Hi guys,
I try to download dataset with git lfs clone
for Network fluctuations and use load_datasets(path="path_to_git_repo")
to load it.
But I recently encounter problem (see error below) here. It seems that load_datasets(path="remote_name"
works quite fine while it couldn’t load any local path to a git repo datasets any more.
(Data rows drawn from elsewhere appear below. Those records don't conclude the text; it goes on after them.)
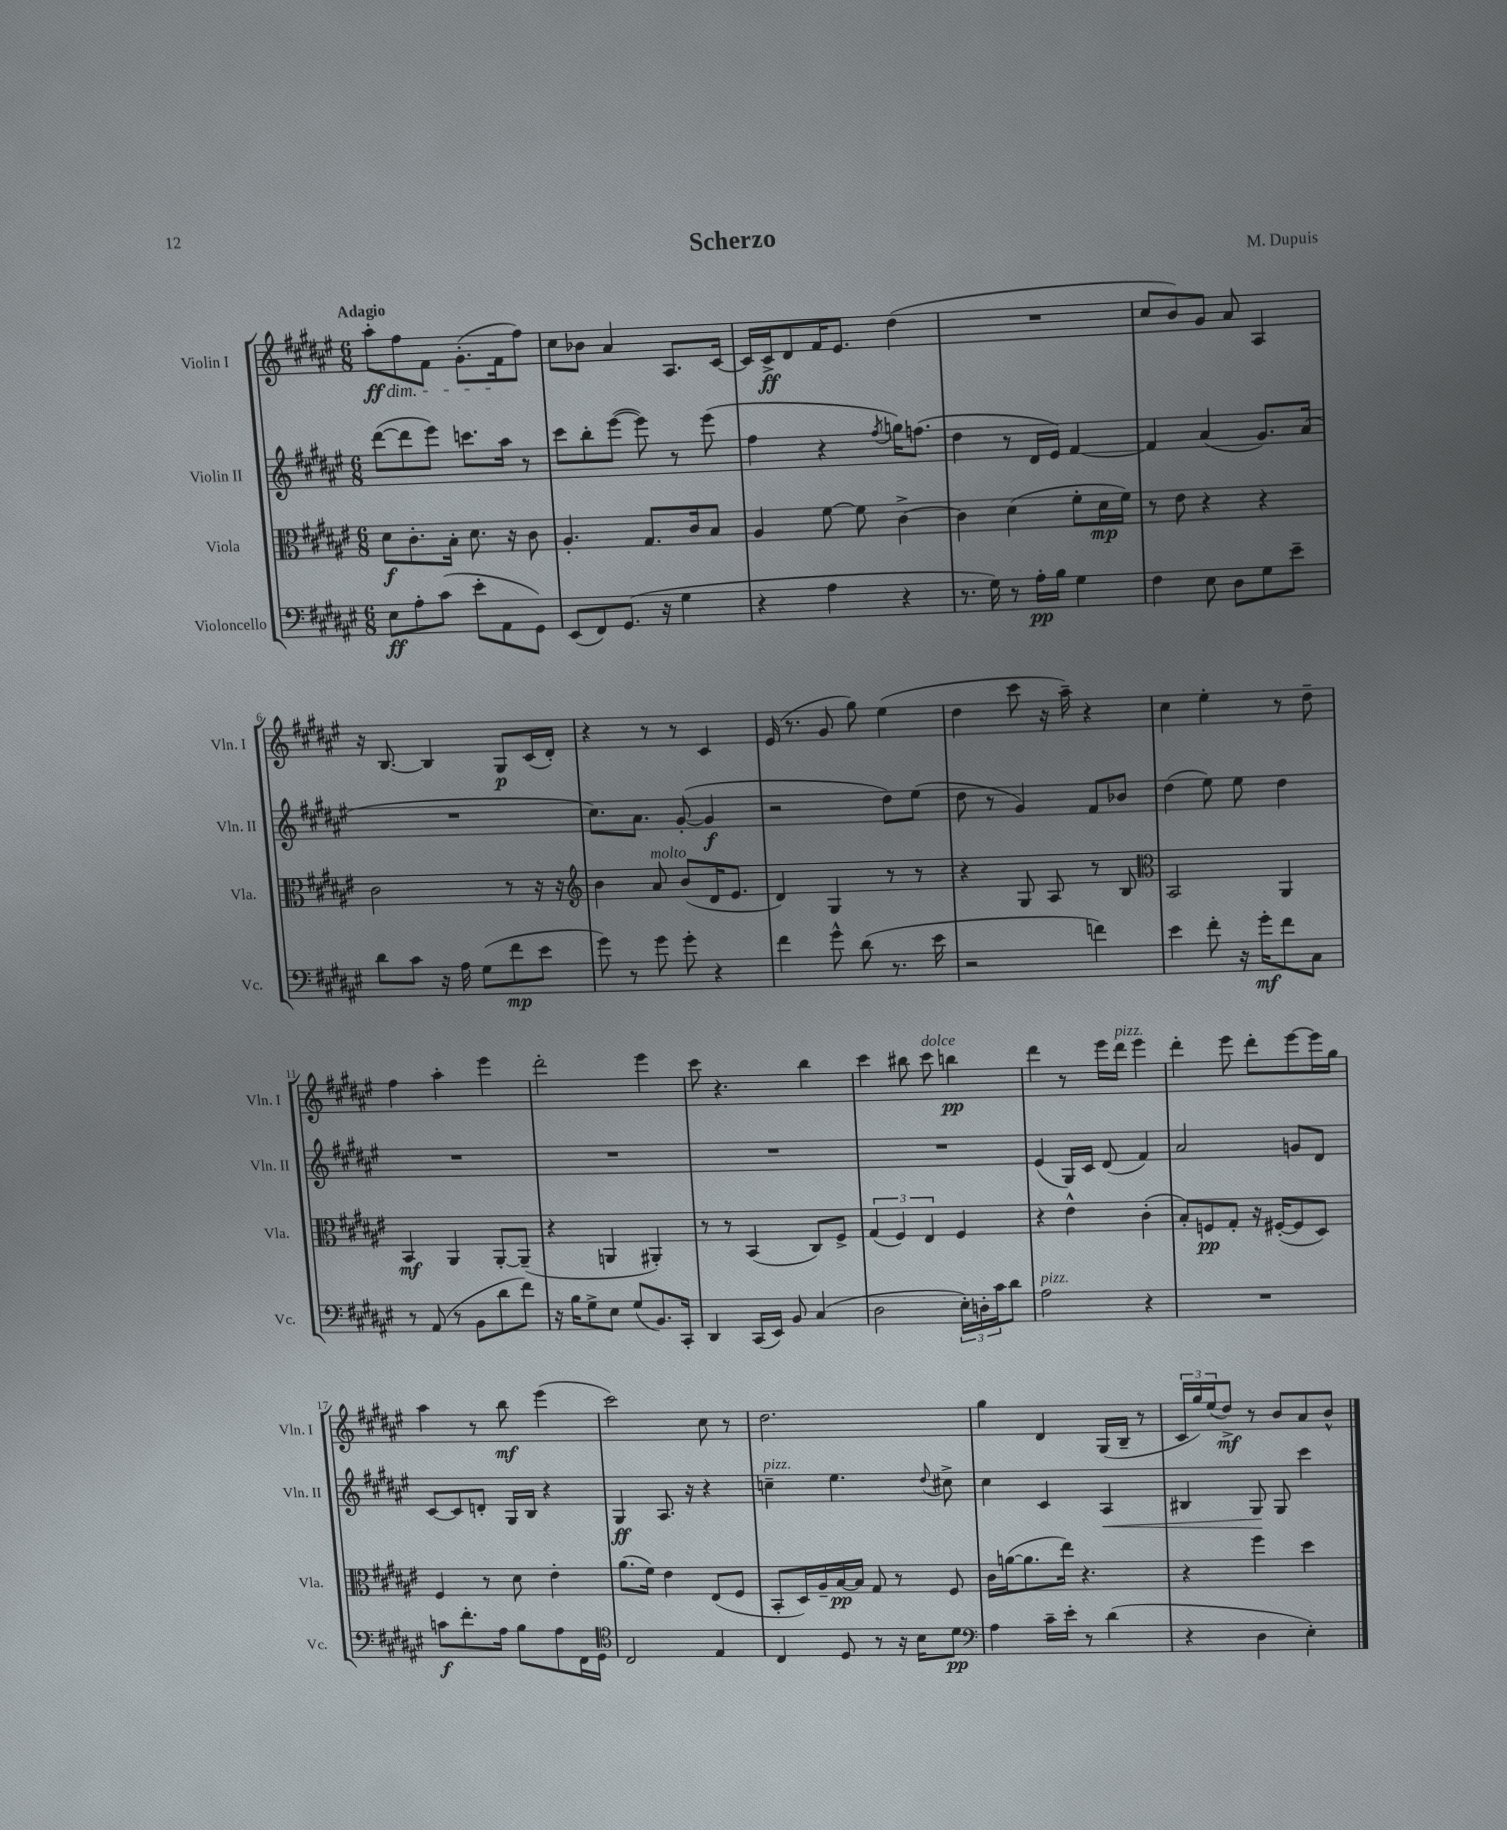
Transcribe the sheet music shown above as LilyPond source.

\header { title = "Scherzo" composer = "M. Dupuis" }
<<
\new StaffGroup <<
\new Staff = "s0" \with { instrumentName = "Violin I" shortInstrumentName = "Vln. I" } {
    \clef treble \key fis \major \numericTimeSignature \time 6/8 \tempo "Adagio"
    ais''8-.\ff\dim fis''8 fis'8 gis'8.-.( fis'16\! fis''8) |
    cis''8 bes'8 ais'4 ais8. cis'16~ |
    cis'16 cis'16->\ff dis'8 fis'16 eis'8. dis''4( |
    R2. |
    cis''8 b'8) gis'8 ais'8 ais4 |
    r16 b8.~ b4 gis8\p cis'16( dis'16-.) |
    r4 r8 r8 cis'4 |
    eis'16( r8. gis'8 gis''8) eis''4( |
    dis''4 cis'''8 r16 ais''16--) r4 |
    cis''4 eis''4-. r8 dis''8-- |
    fis''4 ais''4-. eis'''4 |
    dis'''2-. eis'''4 |
    cis'''8 r4. b''4 |
    cis'''4 bis''8 cis'''8^\markup { \italic "dolce" } b''4\pp |
    dis'''4 r8 eis'''16 dis'''16^\markup { \italic "pizz." } eis'''4 |
    dis'''4-. eis'''8 dis'''8-. eis'''8~ eis'''16 gis''16 |
    ais''4 r8 b''8\mf eis'''4( |
    cis'''2) cis''8 r8 |
    dis''2. |
    gis''4 dis'4 gis16( b16-- r8 |
    \tuplet 3/2 { cis'16 gis''16) eis''16( } dis''8->\mf) r8 b'8 ais'8 b'8-^ \bar "|." |
}
\new Staff = "s1" \with { instrumentName = "Violin II" shortInstrumentName = "Vln. II" } {
    \clef treble \key fis \major \numericTimeSignature \time 6/8
    dis'''8~( dis'''8 eis'''8) c'''8. ais''16 r8 |
    cis'''8 b''8-. eis'''8~( eis'''8) r8 eis'''8( |
    fis''4 r4 \acciaccatura { fis''8 } g''16) f''8.( |
    dis''4 r8 dis'16 eis'16) fis'4~ |
    fis'4 ais'4( gis'8.) ais'16( |
    R2. |
    cis''8.) ais'8. gis'8~-.( gis'4\f |
    r2 dis''8) eis''8( |
    dis''8 r8 gis'4) fis'8 bes'8 |
    dis''4( eis''8) eis''8 dis''4 |
    R2. |
    R2. |
    R2. |
    R2. |
    eis'4( gis16) cis'16 dis'8( fis'4) |
    ais'2 g'8 dis'8 |
    cis'8~ cis'8 d'8-. gis16 b16 r4 |
    gis4\ff ais8. r16 r4 |
    c''4--^\markup { \italic "pizz." } eis''4. \appoggiatura { dis''8 } cis''8-> |
    cis''4 cis'4 ais4\< |
    bis4 gis8\! gis8 cis'''4 \bar "|." |
}
\new Staff = "s2" \with { instrumentName = "Viola" shortInstrumentName = "Vla." } {
    \clef alto \key fis \major \numericTimeSignature \time 6/8
    dis'8\f cis'8.-. b16-. dis'8. r16 cis'8 |
    ais4.-. gis8. cis'16 b8 |
    ais4 fis'8~ fis'8 cis'4~-> |
    cis'4 dis'4( fis'8-. dis'16\mp fis'16) |
    r8 eis'8 r4 r4 |
    cis'2 r8 r16 r16 |
    \clef treble b'4 ais'8^\markup { \italic "molto" } b'8( dis'16 eis'8. |
    dis'4) gis4 r8 r8 |
    r4 gis8 ais8 r8 b8 |
    \clef alto b,2 ais,4 |
    b,4\mf ais,4 ais,8~-. ais,8--( |
    r4 a,4 ais,4-.) |
    r8 r8 b,4( cis8) fis8-> |
    \tuplet 3/2 { gis4( fis4) eis4 } fis4 |
    r4 eis'4-^ cis'4-.( |
    b8-.) f8\pp gis8-. r16 fis16~-.( fis8 dis8) |
    fis4 r8 dis'8 eis'4-. |
    ais'8.( fis'16) eis'4 eis8( fis8 |
    b,8-. dis16) ais16-- b16~\pp b16 gis8 r8 fis8 |
    cis'16 a'16~( a'8. eis''16) r4. |
    r4 fis''4 dis''4 \bar "|." |
}
\new Staff = "s3" \with { instrumentName = "Violoncello" shortInstrumentName = "Vc." } {
    \clef bass \key fis \major \numericTimeSignature \time 6/8
    eis8\ff ais8-. cis'8( eis'8-. ais,8 gis,8) |
    eis,8( fis,8) gis,8.( r16 gis4 |
    r4 ais4 r4 |
    r8. gis16) r8 ais16-.\pp b16 gis4 |
    fis4 eis8 dis8 gis8 eis'8-- |
    dis'8 cis'8 r16 ais16 gis8( fis'8\mp eis'8 |
    gis'8) r8 gis'8 gis'8-. r4 |
    fis'4 gis'8-^ dis'8( r8. eis'16 |
    r2 f'4) |
    eis'4 fis'8-. r16 gis'16-.\mf fis'8 cis8 |
    r8 ais,8( r8 b,8 dis'8 fis'8) |
    r16 b16 gis8-> eis8 gis8( b,8.) cis,16-. |
    dis,4 cis,16( eis,16) b,8 cis4( |
    dis2 \tuplet 3/2 { eis16-.) d16-. cis'16 } dis'8 |
    ais2^\markup { \italic "pizz." } r4 |
    R2. |
    c'8\f fis'8.-. ais16 b8 ais8 fis,16 gis,16 |
    \clef tenor cis2 eis4 |
    cis4 dis8 r8 r16 b16 dis'8\pp |
    \clef bass ais4 cis'16-- eis'16-. r8 dis'4( |
    r4 dis4 eis4-.) \bar "|." |
}
>>
>>
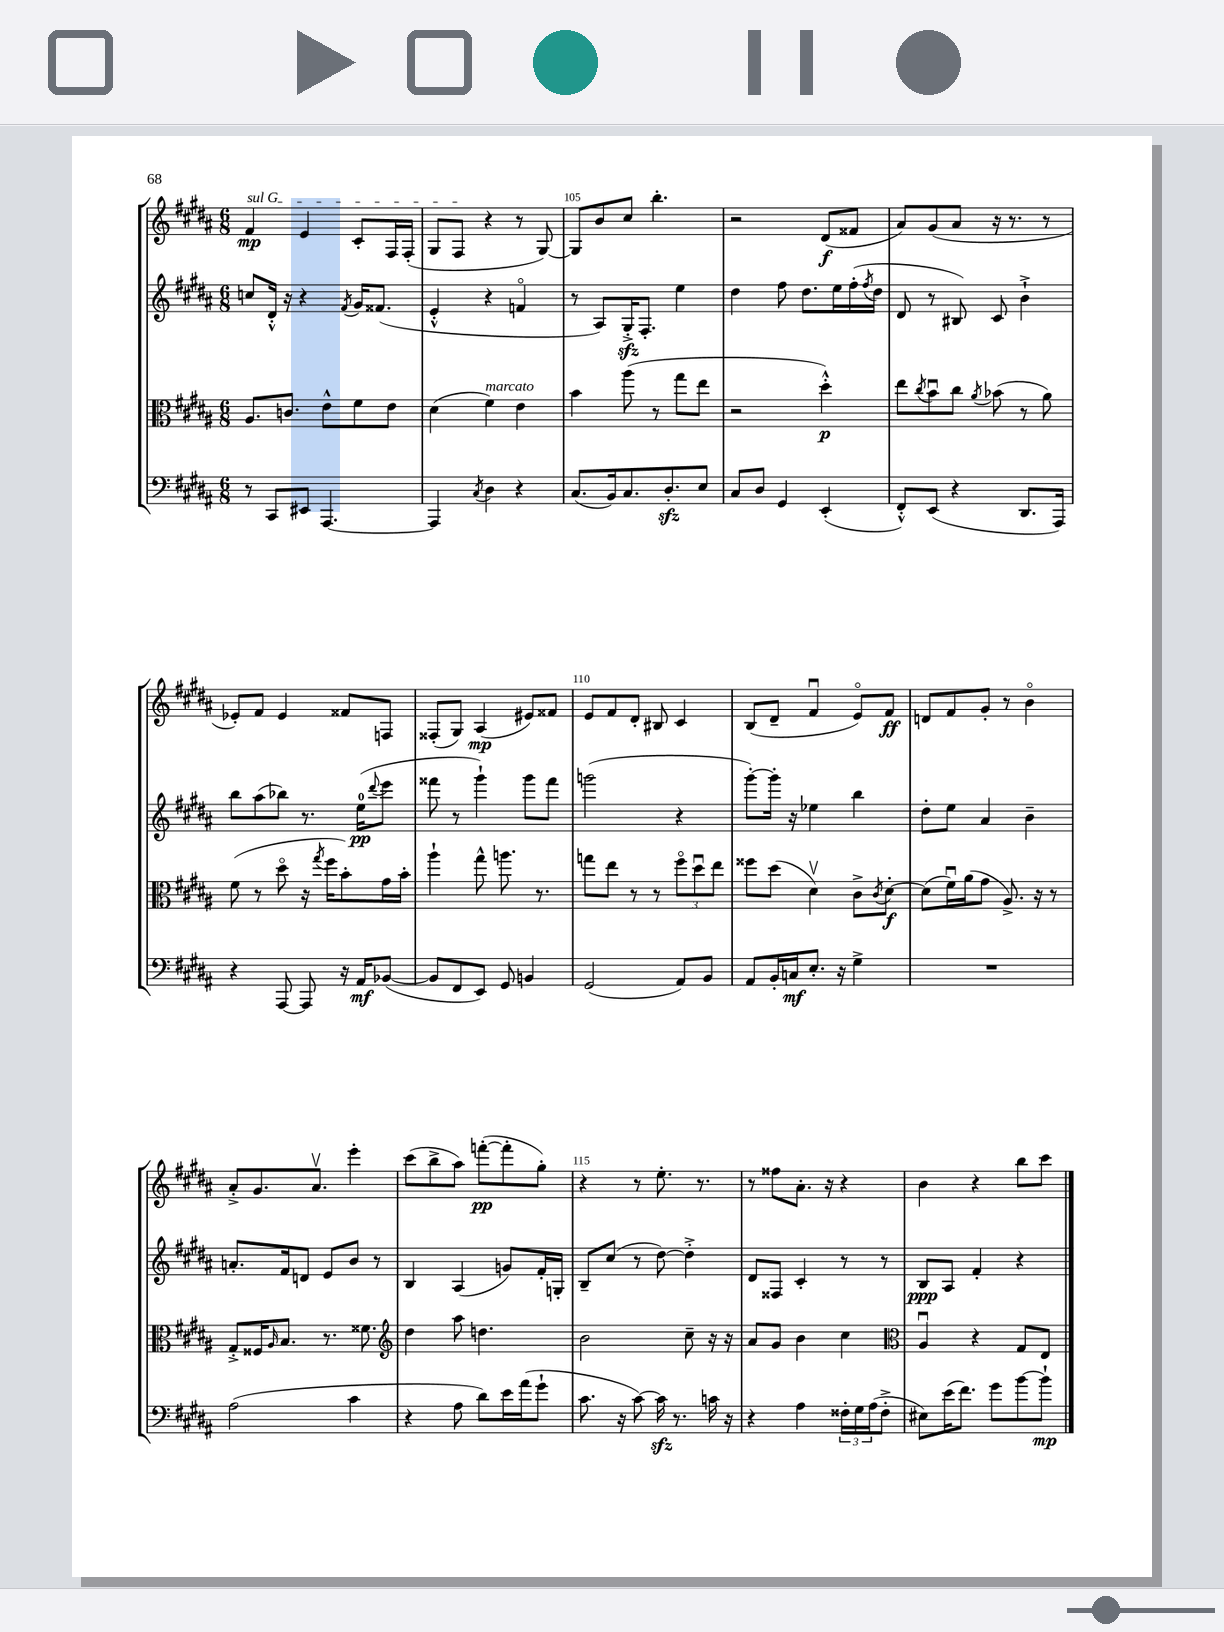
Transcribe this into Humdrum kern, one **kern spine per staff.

**kern	**kern	**kern	**kern
*staff4	*staff3	*staff2	*staff1
*clefF4	*clefC3	*clefG2	*clefG2
*k[f#c#g#d#a#]	*k[f#c#g#d#a#]	*k[f#c#g#d#a#]	*k[f#c#g#d#a#]
*M6/8	*M6/8	*M6/8	*M6/8
8r	8.A#/L	8cc/L	4f#/
8CC#/L	.	16d#'^^/Jk	.
.	8.c/J	16r	.
8EE#/J	.	4r	4e/
[4.AAA#/	8e^^\L	.	.
.	.	8qf#/	.
.	8f#\	16g#/LK	8c#'/L
.	.	(8.f##/J	.
.	8e\J	.	16F#/L
.	.	.	(16F#'/JJ
=	=	=	=
4AAA#/]	(4d#\	4e'^^/	8G#/L
.	.	.	8F#/J
8qC#/	.	.	.
4D#\	4f#\)	4r	4r
4r	4e\	4fo/	8r
.	.	.	[8G#/)
=	=	=	=
(8.C#/L	4b\	8r	8G#/]L
.	.	8A#/L)	8b/
16BB/k)	.	.	.
8.C#/	(8aa#\	16G#'^/K	8cc#/J
.	.	8.F#'/J	.
.	8r	.	4.bb'\
8.D#'/	.	.	.
.	8gg#\L	4ee\	.
8E/J	8ee\J	.	.
=	=	=	=
8C#/L	2r	4dd#\	2r
8D#/J	.	.	.
4GG#/	.	8ff#\	.
.	.	8.dd#\L	.
(4EE'/	4dd#'^^\)	.	(8d#/L
.	.	16ee\L	.
.	.	(16ff#'\	8f##/J
.	.	8qff#/	.
.	.	16dd#\JJ	.
=	=	=	=
8FF#'^^/L)	8ee\L	8d#/	8a#/L)
.	8qcc#/	.	.
(8EE/J	8bu\	8r	(8g#/
4r	8cc#\J	8B#/)	8a#/J
.	8qa#/	.	.
.	(8b-\	8c#/	16r
.	.	.	8.r
8.DD#/L	8r	4b`^\	.
.	8a#\)	.	8r
16AAA#/Jk)	.	.	.
=	=	=	=
4r	(8f#\	8bb\L	8e-'/L)
.	8r	(8aa#\	8f#/J
[8AAA#/	8dd#o\	8bb-\J)	4e-/
8AAA#/]	16r	8.r	.
.	8qgg#/	.	.
.	16ff#\LK	.	.
16r	8b'\)	.	8f##/L
16AA#/LK	.	(16ee\LK	.
.	.	8qqddd#/	.
([8BB-/J	16g#\L	8eee\J	8F/J
.	16b'\JJ	.	.
=	=	=	=
8BB-/]L	4aa#`\	8fff##\	(8F##'/L
8FF#/	.	8r	8G#/J)
8EE/J)	8gg#^^\	4ggg#`\)	(4A#/
8GG#/	8.aa\	.	.
4BB/	.	8ggg#\L	8e#/L)
.	8.r	.	.
.	.	8fff##\J	8f##/J
=	=	=	=
(2GG#/	8gg\L	(2ggg\	8e/L
.	8ee\J	.	8f#/
.	8r	.	8d#'/J
.	8r	.	8B#/
8AA#/L)	12ff#o\L	4r	4c#/
.	12dd#u\	.	.
8BB/J	.	.	.
.	12ee\J	.	.
=	=	=	=
8AA#/L	8ff##\L	[8ggg#'\L)	(8B/L
16BB'/L	(8dd#\J	16ggg#'\]Jk	8d#~/J
16C/J	.	16r	.
8.E'/J	4d#v\)	4ee-\	4f#u/
16r	.	.	.
4G#^\	8c#^\L	4bb\	8eo/L)
.	8qc#/	.	.
.	[8d#'\J	.	8f#/J
=	=	=	=
2.r	(8d#\]L	8dd#'\L	8d/L
.	16f#u\L)	8ee\J	8f#/
.	(16a#\J	.	.
.	8g#\J	4a#/	8g#'/J
.	8.A#^/)	.	8r
.	.	4b~\	4bo\
.	16r	.	.
.	8r	.	.
=	=	=	=
(2A#\	8G#'^/L	8.a'/L	8a#'^/L
.	16F##/K	.	8.g#/
.	16qqA#/	.	.
.	8.B/J	16f#/k	.
.	.	8d/J	.
.	.	.	8.a#v/J
.	8.r	8e/L	.
4c#\	.	8b/J	4eee'\
.	8.f##\	.	.
.	.	8r	.
=	=	=	=
*	*clefG2	*	*
4r	4dd#\	4B/	(8ccc#\L
.	.	.	8bb^\
8A#\	8aa#\	(4A#/	8aa#\J)
8d#\L)	4.dd\	.	([8fff'\L
16e\L	.	8g/L)	8fff'\]
(16a#\J	.	.	.
8g#`\J	.	16f#'/L	8gg#'\J)
.	.	16G'/JJ	.
=	=	=	=
8.c#\	2b\	8B~/L	4r
.	.	(8cc#/J	.
16r	.	.	.
[8c#\)	.	8r	8r
16c#\]	.	[8dd#\)	8.ee'\
8.r	.	.	.
.	8cc#~\	4dd#'^\]	.
.	.	.	8.r
16c\	16r	.	.
16r	16r	.	.
=	=	=	=
4r	8a#/L	8d#/L	8r
.	8g#/J	8F##/J	8ff##\L
4A#\	4b\	4c#'/	8.a#'\J
.	.	.	16r
24F##'\LL	4cc#\	8r	4r
24G#\	.	.	.
(24A#\J	.	.	.
8F##'^\J	.	8r	.
=	=	=	=
*	*clefC3	*	*
8E#\L)	4A#u/	8B/L	4b\
(16e\K	.	8A#/J	.
8.f#\J)	.	.	.
.	4r	4f#'/	4r
8g#\L	.	.	.
[8b\	8G#/L	4r	8bb\L
8b`\]J	8E/J	.	8ccc#\J
==	==	==	==
*-	*-	*-	*-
I test two datasets: 1. microsoft/orca-math-word-problems-200k 2. emozilla/pg_books-tokenized-bos-eos-chunked-65536" which leads to same error.
Here is the version i use:
datasets==2.18.0
>>> import datasets; datasets.load_dataset("./yarn/orca-math-word-problem
s-200k")
Generating train split: 0%| | 0/200035 [00:00<?, ? examples/s]
Traceback (most recent call last):
File "/apdcephfs_nj4/share_300340418/jongjyh/yarn/lib/python3.8/site-pa
ckages/datasets/builder.py", line 1973, in _prepare_split_single
for _, table in generator:
File "/apdcephfs_nj4/share_300340418/jongjyh/yarn/lib/python3.8/site-pa
ckages/datasets/packaged_modules/parquet/parquet.py", line 85, in _genera
te_tables
parquet_file = pq.ParquetFile(f)
File "/apdcephfs_nj4/share_300340418/jongjyh/yarn/lib/python3.8/site-pa
ckages/pyarrow/parquet/core.py", line 318, in __init__
self.reader.open(
File "pyarrow/_parquet.pyx", line 1470, in pyarrow._parquet.ParquetReader.open
File "pyarrow/error.pxi", line 91, in pyarrow.lib.check_status
pyarrow.lib.ArrowInvalid: Parquet magic bytes not found in footer. Eithe$ the file is corrupted or this is not a parquet file.
Any solution would be appreciated it!!